Bates also warns that as the industry moves into the sixth and seventh generation of quaternary cleaners, or quats, UV machines may soon become a necessary technology in the cleaning process.

“We are going to get to a point where what we are using to kill germs is not going to be effective, and by adding UV-C technology we can do a significant germ kill,” he says.

That being said, Scherberger says he’s still not convinced that this technology is right for every hospital. The Association for Health Care Environment recommends hospitals set aside 35 minutes to an hour for terminal cleaning now, without these systems in place. Adding time to this process, when hospitals are already pressured to turn around beds as fast as possible, leaves Scherberger scratching his head.

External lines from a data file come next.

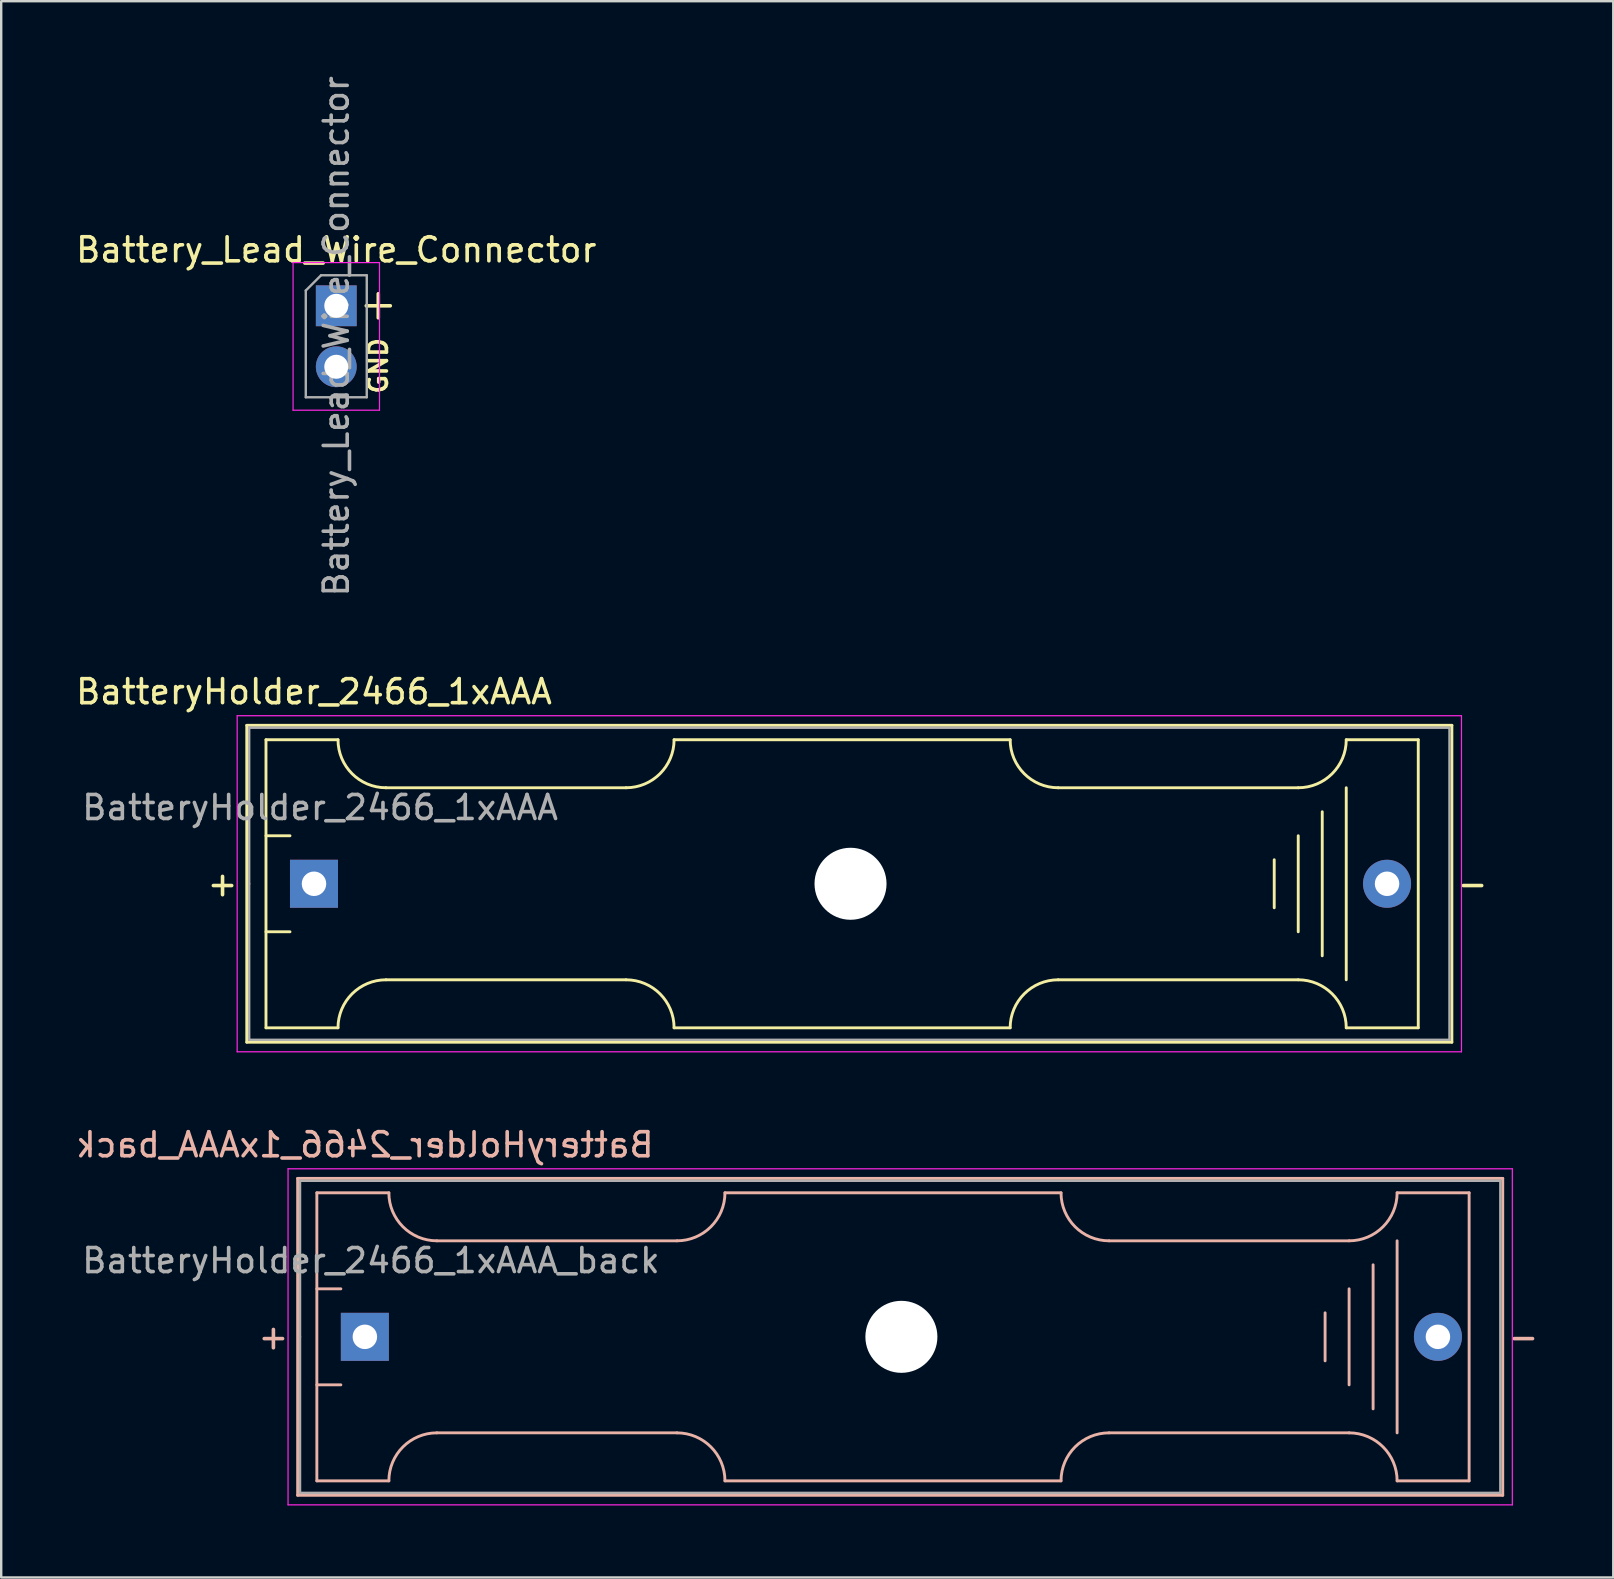
<source format=kicad_pcb>
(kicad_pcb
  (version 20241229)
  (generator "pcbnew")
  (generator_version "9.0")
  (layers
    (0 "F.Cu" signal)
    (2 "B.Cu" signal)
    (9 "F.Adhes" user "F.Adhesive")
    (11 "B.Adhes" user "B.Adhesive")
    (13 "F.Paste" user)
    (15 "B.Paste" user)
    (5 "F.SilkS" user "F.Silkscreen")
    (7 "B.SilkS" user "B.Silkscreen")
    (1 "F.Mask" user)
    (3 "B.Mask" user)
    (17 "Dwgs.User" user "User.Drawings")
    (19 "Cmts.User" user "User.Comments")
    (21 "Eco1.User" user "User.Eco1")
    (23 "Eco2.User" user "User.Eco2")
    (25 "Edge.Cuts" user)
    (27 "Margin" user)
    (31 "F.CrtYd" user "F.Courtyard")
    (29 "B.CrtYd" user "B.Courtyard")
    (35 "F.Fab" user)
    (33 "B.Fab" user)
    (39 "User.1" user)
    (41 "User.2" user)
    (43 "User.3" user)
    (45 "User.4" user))
  (footprint "Battery_Lead_Wire_Connector"
    (layer "F.Cu")
    (at 10.958 9.688)
    (property "Reference" "Battery_Lead_Wire_Connector" (at 0 -2.33 0) (layer "F.SilkS") (effects (font (size 1 1) (thickness 0.15))))
    (attr through_hole)
    (fp_line (start 1.25 0) (end 2.25 0) (stroke (width 0.15) (type solid)) (layer "F.SilkS"))
    (fp_line (start 1.75 -0.5) (end 1.75 0.5) (stroke (width 0.15) (type solid)) (layer "F.SilkS"))
    (fp_line (start -1.8 -1.8) (end -1.8 4.35) (stroke (width 0.05) (type solid)) (layer "F.CrtYd"))
    (fp_line (start -1.8 4.35) (end 1.8 4.35) (stroke (width 0.05) (type solid)) (layer "F.CrtYd"))
    (fp_line (start 1.8 -1.8) (end -1.8 -1.8) (stroke (width 0.05) (type solid)) (layer "F.CrtYd"))
    (fp_line (start 1.8 4.35) (end 1.8 -1.8) (stroke (width 0.05) (type solid)) (layer "F.CrtYd"))
    (fp_line (start -1.27 -0.635) (end -0.635 -1.27) (stroke (width 0.1) (type solid)) (layer "F.Fab"))
    (fp_line (start -1.27 3.81) (end -1.27 -0.635) (stroke (width 0.1) (type solid)) (layer "F.Fab"))
    (fp_line (start -0.635 -1.27) (end 1.27 -1.27) (stroke (width 0.1) (type solid)) (layer "F.Fab"))
    (fp_line (start 1.27 -1.27) (end 1.27 3.81) (stroke (width 0.1) (type solid)) (layer "F.Fab"))
    (fp_line (start 1.27 3.81) (end -1.27 3.81) (stroke (width 0.1) (type solid)) (layer "F.Fab"))
    (fp_text user "GND" (at 1.75 2.5 90) (unlocked yes) (layer "F.SilkS") (effects (font (size 0.75 0.75) (thickness 0.15))))
    (fp_text user "${REFERENCE}" (at 0 1.27 90) (layer "F.Fab") (effects (font (size 1 1) (thickness 0.15))))
    (pad "1" thru_hole rect (at 0 0) (size 1.7 1.7) (drill 1) (layers "*.Cu" "*.Mask"))
    (pad "2" thru_hole oval (at 0 2.54) (size 1.7 1.7) (drill 1) (layers "*.Cu" "*.Mask")))
  (footprint "BatteryHolder_2466_1xAAA_back"
    (layer "F.Cu")
    (at 12.149 52.638)
    (property "Reference" "BatteryHolder_2466_1xAAA_back" (at 0 -8 180) (layer "B.SilkS") (effects (font (size 1 1) (thickness 0.15)) (justify mirror)))
    (attr through_hole)
    (fp_line (start -2.8 -6.6) (end -2.8 6.6) (stroke (width 0.12) (type solid)) (layer "B.SilkS"))
    (fp_line (start -2.8 6.6) (end 47.4 6.6) (stroke (width 0.12) (type solid)) (layer "B.SilkS"))
    (fp_line (start -2 -6) (end -2 6) (stroke (width 0.12) (type solid)) (layer "B.SilkS"))
    (fp_line (start -2 -6) (end 1 -6) (stroke (width 0.12) (type solid)) (layer "B.SilkS"))
    (fp_line (start -2 -2) (end -1 -2) (stroke (width 0.12) (type solid)) (layer "B.SilkS"))
    (fp_line (start -2 6) (end 1 6) (stroke (width 0.12) (type solid)) (layer "B.SilkS"))
    (fp_line (start -1 2) (end -2 2) (stroke (width 0.12) (type solid)) (layer "B.SilkS"))
    (fp_line (start 3 -4) (end 13 -4) (stroke (width 0.12) (type solid)) (layer "B.SilkS"))
    (fp_line (start 3 4) (end 13 4) (stroke (width 0.12) (type solid)) (layer "B.SilkS"))
    (fp_line (start 15 6) (end 29 6) (stroke (width 0.12) (type solid)) (layer "B.SilkS"))
    (fp_line (start 29 -6) (end 15 -6) (stroke (width 0.12) (type solid)) (layer "B.SilkS"))
    (fp_line (start 40 -1) (end 40 1) (stroke (width 0.12) (type solid)) (layer "B.SilkS"))
    (fp_line (start 41 -4) (end 31 -4) (stroke (width 0.12) (type solid)) (layer "B.SilkS"))
    (fp_line (start 41 -2) (end 41 2) (stroke (width 0.12) (type solid)) (layer "B.SilkS"))
    (fp_line (start 41 4) (end 31 4) (stroke (width 0.12) (type solid)) (layer "B.SilkS"))
    (fp_line (start 42 3) (end 42 -3) (stroke (width 0.12) (type solid)) (layer "B.SilkS"))
    (fp_line (start 43 -4) (end 43 4) (stroke (width 0.12) (type solid)) (layer "B.SilkS"))
    (fp_line (start 46 -6) (end 43 -6) (stroke (width 0.12) (type solid)) (layer "B.SilkS"))
    (fp_line (start 46 -6) (end 46 6) (stroke (width 0.12) (type solid)) (layer "B.SilkS"))
    (fp_line (start 46 6) (end 43 6) (stroke (width 0.12) (type solid)) (layer "B.SilkS"))
    (fp_line (start 47.4 -6.6) (end -2.8 -6.6) (stroke (width 0.12) (type solid)) (layer "B.SilkS"))
    (fp_line (start 47.4 6.6) (end 47.4 -6.6) (stroke (width 0.12) (type solid)) (layer "B.SilkS"))
    (fp_arc (start 1 6) (mid 1.585786 4.585786) (end 3 4) (stroke (width 0.12) (type solid)) (layer "B.SilkS"))
    (fp_arc (start 3 -4) (mid 1.585786 -4.585786) (end 1 -6) (stroke (width 0.12) (type solid)) (layer "B.SilkS"))
    (fp_arc (start 13 4) (mid 14.414214 4.585786) (end 15 6) (stroke (width 0.12) (type solid)) (layer "B.SilkS"))
    (fp_arc (start 15 -6) (mid 14.414214 -4.585786) (end 13 -4) (stroke (width 0.12) (type solid)) (layer "B.SilkS"))
    (fp_arc (start 29 6) (mid 29.585786 4.585786) (end 31 4) (stroke (width 0.12) (type solid)) (layer "B.SilkS"))
    (fp_arc (start 31 -4) (mid 29.585786 -4.585786) (end 29 -6) (stroke (width 0.12) (type solid)) (layer "B.SilkS"))
    (fp_arc (start 41 4) (mid 42.414214 4.585786) (end 43 6) (stroke (width 0.12) (type solid)) (layer "B.SilkS"))
    (fp_arc (start 43 -6) (mid 42.414214 -4.585786) (end 41 -4) (stroke (width 0.12) (type solid)) (layer "B.SilkS"))
    (fp_line (start -3.2 -7) (end -3.2 7) (stroke (width 0.05) (type solid)) (layer "F.CrtYd"))
    (fp_line (start -3.2 7) (end 47.8 7) (stroke (width 0.05) (type solid)) (layer "F.CrtYd"))
    (fp_line (start 47.8 -7) (end -3.2 -7) (stroke (width 0.05) (type solid)) (layer "F.CrtYd"))
    (fp_line (start 47.8 7) (end 47.8 -7) (stroke (width 0.05) (type solid)) (layer "F.CrtYd"))
    (fp_line (start -2.7 -6.5) (end 47.3 -6.5) (stroke (width 0.1) (type solid)) (layer "F.Fab"))
    (fp_line (start -2.7 0) (end -2.7 -6.5) (stroke (width 0.1) (type solid)) (layer "F.Fab"))
    (fp_line (start -2.7 6.5) (end -2.7 0) (stroke (width 0.1) (type solid)) (layer "F.Fab"))
    (fp_line (start 47.3 -6.5) (end 47.3 6.5) (stroke (width 0.1) (type solid)) (layer "F.Fab"))
    (fp_line (start 47.3 6.5) (end -2.7 6.5) (stroke (width 0.1) (type solid)) (layer "F.Fab"))
    (fp_text user "-" (at 48.26 0 0) (layer "B.SilkS") (effects (font (size 1 1) (thickness 0.15))))
    (fp_text user "+" (at -3.81 0 0) (layer "B.SilkS") (effects (font (size 1 1) (thickness 0.15))))
    (fp_text user "${REFERENCE}" (at 0.254 -3.175 0) (layer "F.Fab") (effects (font (size 1 1) (thickness 0.15))))
    (pad "" np_thru_hole circle (at 22.35 0) (size 3 3) (drill 3) (layers "*.Cu" "*.Mask"))
    (pad "1" thru_hole rect (at 0 0) (size 2 2) (drill 1.02) (layers "*.Cu" "*.Mask"))
    (pad "2" thru_hole circle (at 44.7 0) (size 2 2) (drill 1.02) (layers "*.Cu" "*.Mask")))
  (footprint "BatteryHolder_2466_1xAAA"
    (layer "F.Cu")
    (at 10.03 33.765)
    (property "Reference" "BatteryHolder_2466_1xAAA" (at 0 -8 180) (layer "F.SilkS") (effects (font (size 1 1) (thickness 0.15))))
    (attr through_hole)
    (fp_line (start -2.8 -6.6) (end -2.8 6.6) (stroke (width 0.12) (type solid)) (layer "F.SilkS"))
    (fp_line (start -2.8 6.6) (end 47.4 6.6) (stroke (width 0.12) (type solid)) (layer "F.SilkS"))
    (fp_line (start -2 -6) (end -2 6) (stroke (width 0.12) (type solid)) (layer "F.SilkS"))
    (fp_line (start -2 -6) (end 1 -6) (stroke (width 0.12) (type solid)) (layer "F.SilkS"))
    (fp_line (start -2 -2) (end -1 -2) (stroke (width 0.12) (type solid)) (layer "F.SilkS"))
    (fp_line (start -2 6) (end 1 6) (stroke (width 0.12) (type solid)) (layer "F.SilkS"))
    (fp_line (start -1 2) (end -2 2) (stroke (width 0.12) (type solid)) (layer "F.SilkS"))
    (fp_line (start 3 -4) (end 13 -4) (stroke (width 0.12) (type solid)) (layer "F.SilkS"))
    (fp_line (start 3 4) (end 13 4) (stroke (width 0.12) (type solid)) (layer "F.SilkS"))
    (fp_line (start 15 6) (end 29 6) (stroke (width 0.12) (type solid)) (layer "F.SilkS"))
    (fp_line (start 29 -6) (end 15 -6) (stroke (width 0.12) (type solid)) (layer "F.SilkS"))
    (fp_line (start 40 -1) (end 40 1) (stroke (width 0.12) (type solid)) (layer "F.SilkS"))
    (fp_line (start 41 -4) (end 31 -4) (stroke (width 0.12) (type solid)) (layer "F.SilkS"))
    (fp_line (start 41 -2) (end 41 2) (stroke (width 0.12) (type solid)) (layer "F.SilkS"))
    (fp_line (start 41 4) (end 31 4) (stroke (width 0.12) (type solid)) (layer "F.SilkS"))
    (fp_line (start 42 3) (end 42 -3) (stroke (width 0.12) (type solid)) (layer "F.SilkS"))
    (fp_line (start 43 -4) (end 43 4) (stroke (width 0.12) (type solid)) (layer "F.SilkS"))
    (fp_line (start 46 -6) (end 43 -6) (stroke (width 0.12) (type solid)) (layer "F.SilkS"))
    (fp_line (start 46 -6) (end 46 6) (stroke (width 0.12) (type solid)) (layer "F.SilkS"))
    (fp_line (start 46 6) (end 43 6) (stroke (width 0.12) (type solid)) (layer "F.SilkS"))
    (fp_line (start 47.4 -6.6) (end -2.8 -6.6) (stroke (width 0.12) (type solid)) (layer "F.SilkS"))
    (fp_line (start 47.4 6.6) (end 47.4 -6.6) (stroke (width 0.12) (type solid)) (layer "F.SilkS"))
    (fp_arc (start 1 6) (mid 1.585786 4.585786) (end 3 4) (stroke (width 0.12) (type solid)) (layer "F.SilkS"))
    (fp_arc (start 3 -4) (mid 1.585786 -4.585786) (end 1 -6) (stroke (width 0.12) (type solid)) (layer "F.SilkS"))
    (fp_arc (start 13 4) (mid 14.414214 4.585786) (end 15 6) (stroke (width 0.12) (type solid)) (layer "F.SilkS"))
    (fp_arc (start 15 -6) (mid 14.414214 -4.585786) (end 13 -4) (stroke (width 0.12) (type solid)) (layer "F.SilkS"))
    (fp_arc (start 29 6) (mid 29.585786 4.585786) (end 31 4) (stroke (width 0.12) (type solid)) (layer "F.SilkS"))
    (fp_arc (start 31 -4) (mid 29.585786 -4.585786) (end 29 -6) (stroke (width 0.12) (type solid)) (layer "F.SilkS"))
    (fp_arc (start 41 4) (mid 42.414214 4.585786) (end 43 6) (stroke (width 0.12) (type solid)) (layer "F.SilkS"))
    (fp_arc (start 43 -6) (mid 42.414214 -4.585786) (end 41 -4) (stroke (width 0.12) (type solid)) (layer "F.SilkS"))
    (fp_line (start -3.2 -7) (end -3.2 7) (stroke (width 0.05) (type solid)) (layer "F.CrtYd"))
    (fp_line (start -3.2 7) (end 47.8 7) (stroke (width 0.05) (type solid)) (layer "F.CrtYd"))
    (fp_line (start 47.8 -7) (end -3.2 -7) (stroke (width 0.05) (type solid)) (layer "F.CrtYd"))
    (fp_line (start 47.8 7) (end 47.8 -7) (stroke (width 0.05) (type solid)) (layer "F.CrtYd"))
    (fp_line (start -2.7 -6.5) (end 47.3 -6.5) (stroke (width 0.1) (type solid)) (layer "F.Fab"))
    (fp_line (start -2.7 0) (end -2.7 -6.5) (stroke (width 0.1) (type solid)) (layer "F.Fab"))
    (fp_line (start -2.7 6.5) (end -2.7 0) (stroke (width 0.1) (type solid)) (layer "F.Fab"))
    (fp_line (start 47.3 -6.5) (end 47.3 6.5) (stroke (width 0.1) (type solid)) (layer "F.Fab"))
    (fp_line (start 47.3 6.5) (end -2.7 6.5) (stroke (width 0.1) (type solid)) (layer "F.Fab"))
    (fp_text user "+" (at -3.81 0 0) (layer "F.SilkS") (effects (font (size 1 1) (thickness 0.15))))
    (fp_text user "-" (at 48.26 0 0) (layer "F.SilkS") (effects (font (size 1 1) (thickness 0.15))))
    (fp_text user "${REFERENCE}" (at 0.254 -3.175 0) (layer "F.Fab") (effects (font (size 1 1) (thickness 0.15))))
    (pad "" np_thru_hole circle (at 22.35 0) (size 3 3) (drill 3) (layers "*.Cu" "*.Mask"))
    (pad "1" thru_hole rect (at 0 0) (size 2 2) (drill 1.02) (layers "*.Cu" "*.Mask"))
    (pad "2" thru_hole circle (at 44.7 0) (size 2 2) (drill 1.02) (layers "*.Cu" "*.Mask")))
  (gr_rect
    (start -3 -3)
    (end 64.153 62.663)
    (stroke (width 0.1) (type default))
    (fill no)
    (layer "Edge.Cuts")))
</source>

“It really depends on the population, the length of stay and the census of the hospitals,” he says. “For a hospital running in the high 90s, I don’t think it’s practical. They need those rooms. If a patient is moved from the operating room or is a direct admit, it makes no sense for them to be hanging out in the hall while the room is being disinfected. Adding another 30 minutes to process a room boggles the mind.”

Whether environmental service executives opt to implement this technology or revamp their chemical disinfection programs, they should be actively looking for ways to reduce HAIs.

According to a 2014 CDC report, there were 722,200 confirmed cases of HAIs in 2011, 75,000 of which resulted in deaths. In an effort to reduce these statistics, hospitals are required by the Department of Health and Human Services to report infection data to the CDC. The results of this reporting will determine whether that hospital will be paid by the Centers for Medicare and Medicaid Services. 

RONNIE GARRETT is a freelance writer based in Fort Atkinson, Wisconsin.